The task: Please count the lines in the data below that hold the word "pinky", and give only the number.

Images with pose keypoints
------------------------------

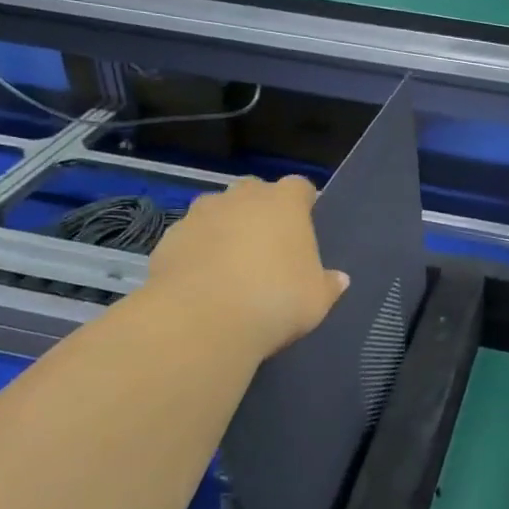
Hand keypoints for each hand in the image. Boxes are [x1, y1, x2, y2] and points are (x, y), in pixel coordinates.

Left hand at [143, 176, 347, 357]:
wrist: (202, 320)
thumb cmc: (275, 300)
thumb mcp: (316, 300)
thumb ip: (328, 285)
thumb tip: (339, 279)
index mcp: (285, 203)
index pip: (299, 187)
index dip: (302, 203)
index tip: (304, 225)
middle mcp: (242, 197)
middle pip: (254, 191)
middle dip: (259, 210)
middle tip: (266, 245)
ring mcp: (201, 214)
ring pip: (217, 210)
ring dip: (224, 228)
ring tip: (230, 264)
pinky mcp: (169, 238)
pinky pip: (190, 238)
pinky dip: (196, 251)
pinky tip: (202, 282)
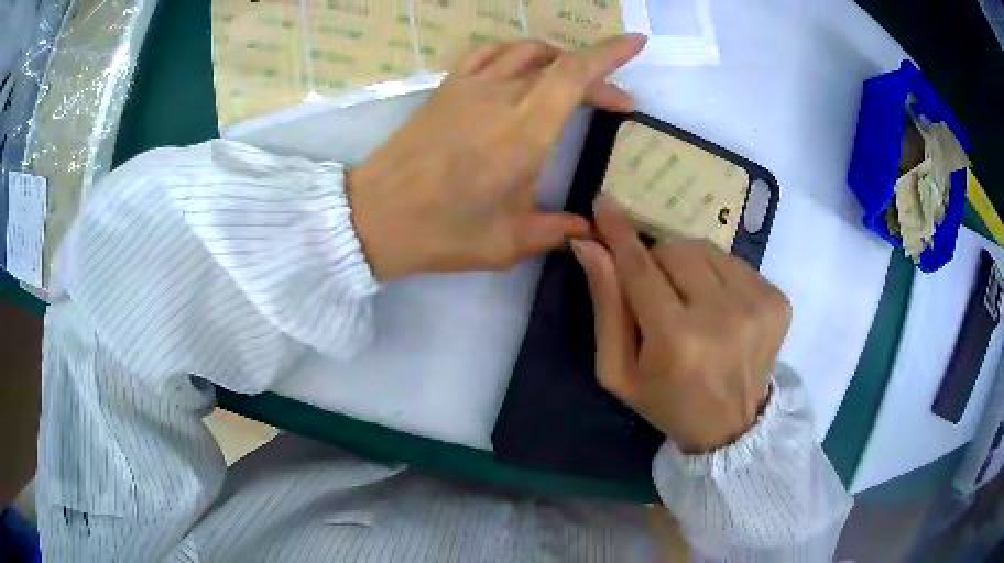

------------------------------

Answer box: 4